- [Document excerpt]
The DC job details have shifted a lot since the beginning of January. I still don’t know whether I’ll be in DC full-time or part-time. I don’t know when the job will start. I don’t know all the responsibilities. I am living in limbo and trying to get comfortable with not knowing. I am trying to get comfortable with What It All Means for our lives. I am trying to take joy in the work I do and not wallow in the stress it entails. I am trying to see the glass half full with reflections of rainbows and sparkles glinting off the surface of a delicious (alcoholic) beverage. I am trying to move past what I’ve lost and on to the legitimate joy and excitement for what I’ve gained. I’m trying to not be jealous of my husband and this immense opportunity he gets to grow his business.

I’m trying. Which means I sometimes succeed and sometimes fail. And I am very whiny and miserable when I fail. And I chose not to inflict that self-pity on my readers in January. But I didn’t know what else to write about here when my recent posts had been so full of career-driven purpose and determination.

So. I’m taking this blog out of its career-ish niche. I’m heading back into personal blog territory, if by “personal” you mean “whatever I personally feel like writing.” I will probably still write about leadership development and personal growth, since that’s where I’m putting my career (and personal) focus these days. But I want to write more about politics, since I find myself election obsessed (not strange, for a policy nerd.) I may share more photos, as I turn towards photography as a creative outlet instead of writing (my writing-brain tends to get fried after 11 hour work days, which leads to guilt about not writing, which leads to stress, which leads to more brain-fry and is just a vicious circle of not-fun.) My Friday Link posts will probably become more eclectic. We’ll see. Much like my life, this blog has been thrown back into limbo. I’m finally ready to see where that takes me instead of stressing about what I no longer have.

January was all sorts of stumbling. I’m aiming to make February more of a leap, in whatever direction that leap may take. If you’re here and still reading, thank you for sticking around. Welcome to the glorious confusion.

It was the last stop on my Christmas shopping journey. (If, by last stop, you mean three stores more than I’d originally mapped for my route through Los Angeles’ culinary supply establishments.) My head felt like a WalMart full of Black Friday shoppers were pounding on my skull. As I assessed the checkout line mob and glared at the two lone clerks, I meditated on the chilled sauvingnon blanc awaiting me at home.

I’ve got this. Easy as pie. Wine and pie and Christmas shopping.

- [The problem]
Answer these questions from the blog post above.
1. What subject does the writer want to write more about because of being election obsessed?
2. What is the writer turning toward as a creative outlet instead of writing?
3. Which of the writer's regular posts will probably become more eclectic?

- [Data for analysis]
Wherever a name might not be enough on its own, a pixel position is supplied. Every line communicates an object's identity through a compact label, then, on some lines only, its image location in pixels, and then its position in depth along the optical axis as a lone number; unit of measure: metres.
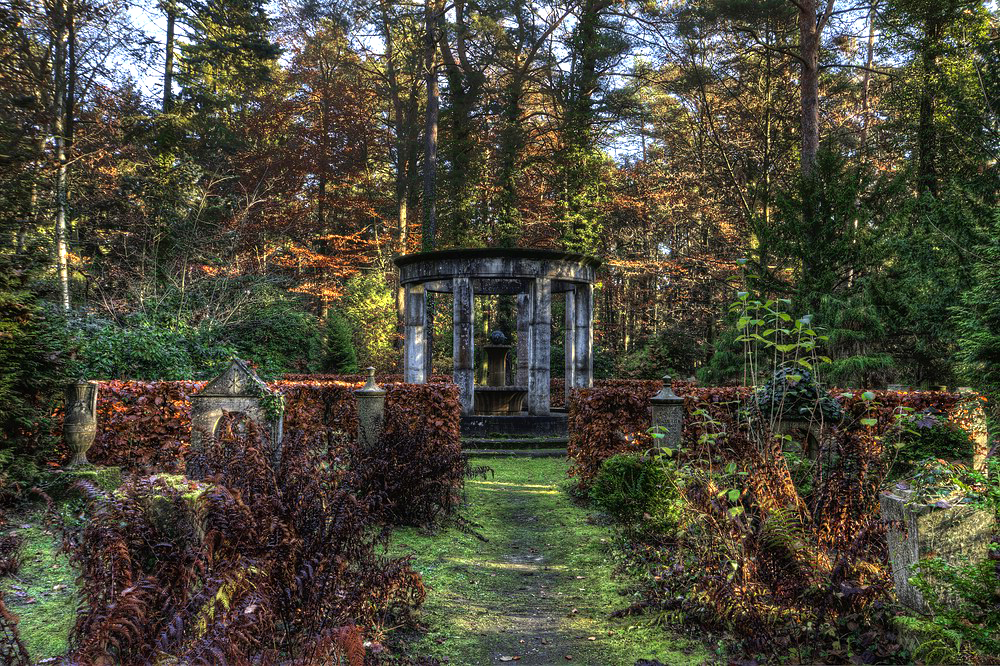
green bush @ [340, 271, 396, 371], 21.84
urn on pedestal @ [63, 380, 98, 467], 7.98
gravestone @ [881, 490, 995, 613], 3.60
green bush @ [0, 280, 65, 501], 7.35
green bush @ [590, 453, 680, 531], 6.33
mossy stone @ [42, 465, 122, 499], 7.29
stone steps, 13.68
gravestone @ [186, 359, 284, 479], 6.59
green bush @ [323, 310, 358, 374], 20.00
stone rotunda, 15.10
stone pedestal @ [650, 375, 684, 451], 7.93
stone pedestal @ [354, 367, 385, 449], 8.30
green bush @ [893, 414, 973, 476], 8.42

--

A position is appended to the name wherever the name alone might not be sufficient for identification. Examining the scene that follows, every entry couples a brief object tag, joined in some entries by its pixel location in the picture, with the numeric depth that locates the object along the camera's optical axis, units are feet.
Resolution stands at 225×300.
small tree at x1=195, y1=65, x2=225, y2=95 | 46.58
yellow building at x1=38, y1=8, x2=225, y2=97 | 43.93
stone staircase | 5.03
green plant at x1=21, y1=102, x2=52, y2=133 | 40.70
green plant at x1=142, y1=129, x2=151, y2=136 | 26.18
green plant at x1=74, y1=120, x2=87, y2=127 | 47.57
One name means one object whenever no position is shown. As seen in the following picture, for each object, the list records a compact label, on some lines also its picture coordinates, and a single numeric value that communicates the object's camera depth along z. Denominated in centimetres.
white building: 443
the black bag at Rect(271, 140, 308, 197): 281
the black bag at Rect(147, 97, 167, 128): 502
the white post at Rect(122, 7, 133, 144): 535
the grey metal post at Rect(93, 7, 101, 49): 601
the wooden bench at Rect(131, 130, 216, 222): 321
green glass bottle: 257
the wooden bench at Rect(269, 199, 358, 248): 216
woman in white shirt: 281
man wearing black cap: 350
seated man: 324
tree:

- [Exercise response]
1. Politics
2. Photography
3. The Friday Link posts